:: Excerpted data ::

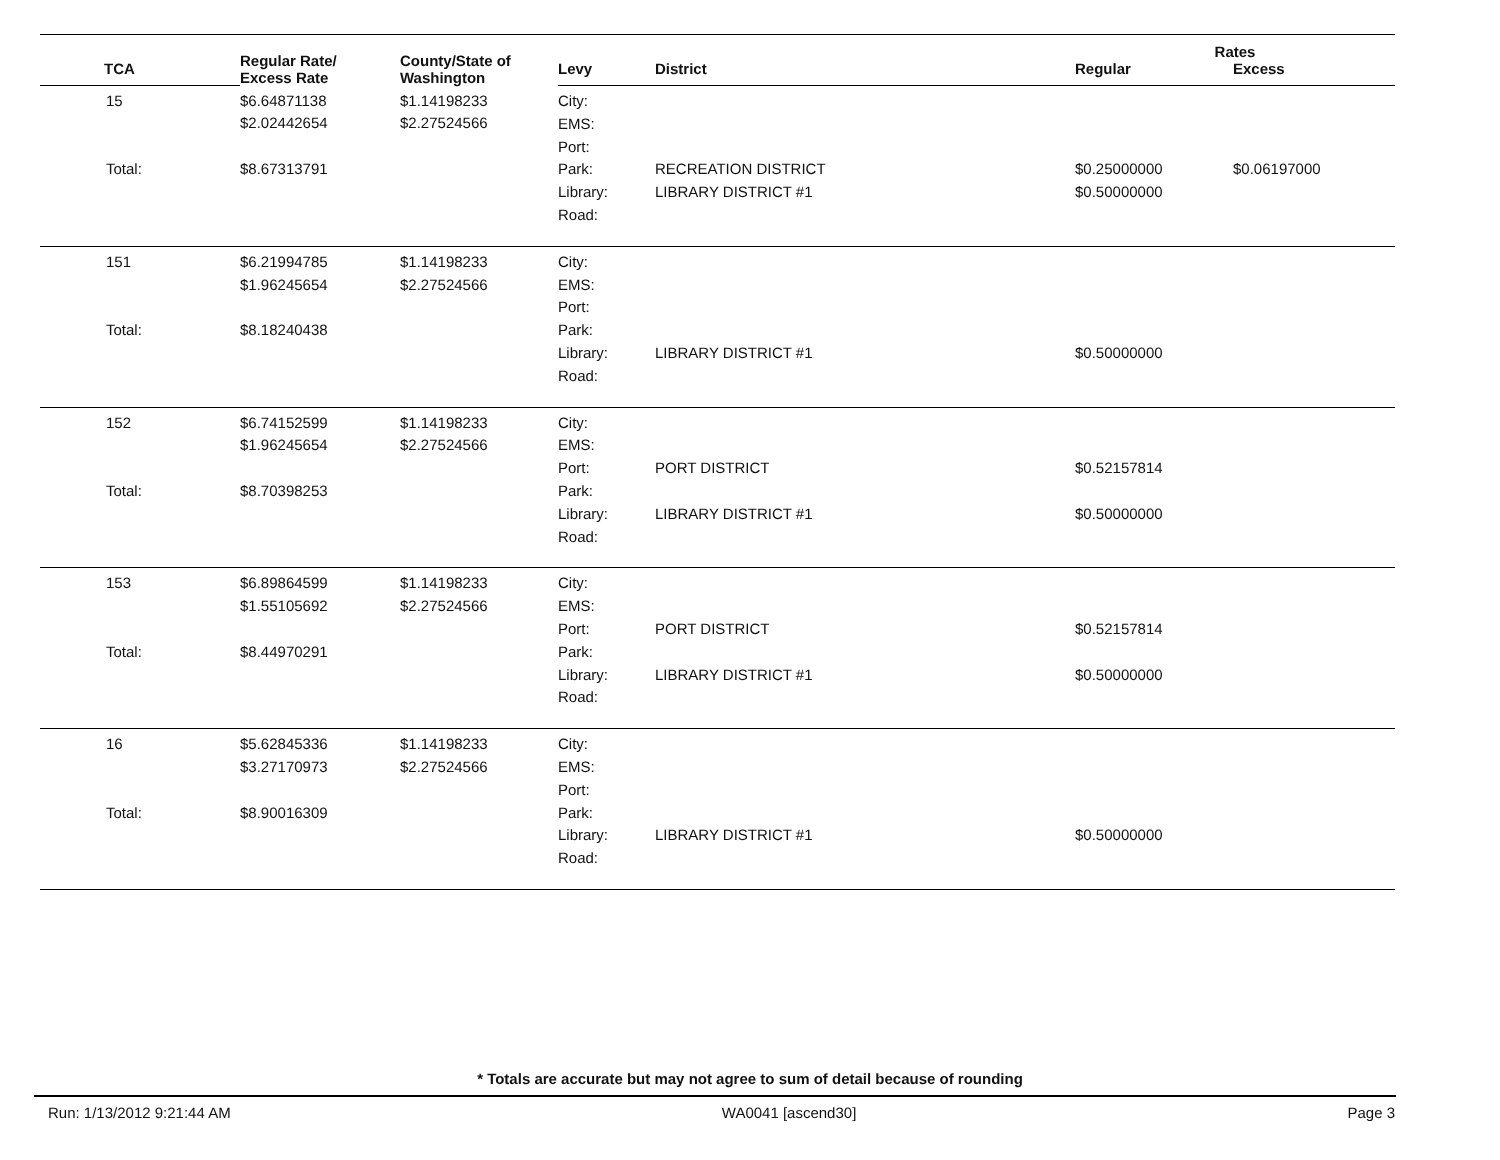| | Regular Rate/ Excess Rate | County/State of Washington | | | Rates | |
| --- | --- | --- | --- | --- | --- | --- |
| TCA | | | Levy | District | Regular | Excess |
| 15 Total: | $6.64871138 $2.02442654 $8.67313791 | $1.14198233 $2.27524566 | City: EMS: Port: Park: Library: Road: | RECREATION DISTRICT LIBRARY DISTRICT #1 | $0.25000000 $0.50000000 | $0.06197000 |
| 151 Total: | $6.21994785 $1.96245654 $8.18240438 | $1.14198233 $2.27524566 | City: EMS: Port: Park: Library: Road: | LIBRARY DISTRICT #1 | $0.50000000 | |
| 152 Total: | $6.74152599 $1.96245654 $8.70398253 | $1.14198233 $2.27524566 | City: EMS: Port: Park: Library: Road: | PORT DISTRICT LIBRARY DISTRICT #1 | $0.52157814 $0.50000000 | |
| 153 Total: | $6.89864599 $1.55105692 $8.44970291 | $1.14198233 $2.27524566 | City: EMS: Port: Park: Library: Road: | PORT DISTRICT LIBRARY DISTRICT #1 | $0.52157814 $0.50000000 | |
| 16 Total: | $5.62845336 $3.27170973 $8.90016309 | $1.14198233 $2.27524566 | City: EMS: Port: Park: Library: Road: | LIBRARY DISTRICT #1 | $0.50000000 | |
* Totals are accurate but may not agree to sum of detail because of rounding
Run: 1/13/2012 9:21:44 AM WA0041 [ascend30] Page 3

:::

## Work to be completed
Look through the material and find each line that includes "City", then copy it.

## Exercise result
| 15 Total: | $6.64871138 $2.02442654 $8.67313791 | $1.14198233 $2.27524566 | City: EMS: Port: Park: Library: Road: | RECREATION DISTRICT LIBRARY DISTRICT #1 | $0.25000000 $0.50000000 | $0.06197000 |
| 151 Total: | $6.21994785 $1.96245654 $8.18240438 | $1.14198233 $2.27524566 | City: EMS: Port: Park: Library: Road: | LIBRARY DISTRICT #1 | $0.50000000 | |
| 152 Total: | $6.74152599 $1.96245654 $8.70398253 | $1.14198233 $2.27524566 | City: EMS: Port: Park: Library: Road: | PORT DISTRICT LIBRARY DISTRICT #1 | $0.52157814 $0.50000000 | |
| 153 Total: | $6.89864599 $1.55105692 $8.44970291 | $1.14198233 $2.27524566 | City: EMS: Port: Park: Library: Road: | PORT DISTRICT LIBRARY DISTRICT #1 | $0.52157814 $0.50000000 | |
| 16 Total: | $5.62845336 $3.27170973 $8.90016309 | $1.14198233 $2.27524566 | City: EMS: Port: Park: Library: Road: | LIBRARY DISTRICT #1 | $0.50000000 | |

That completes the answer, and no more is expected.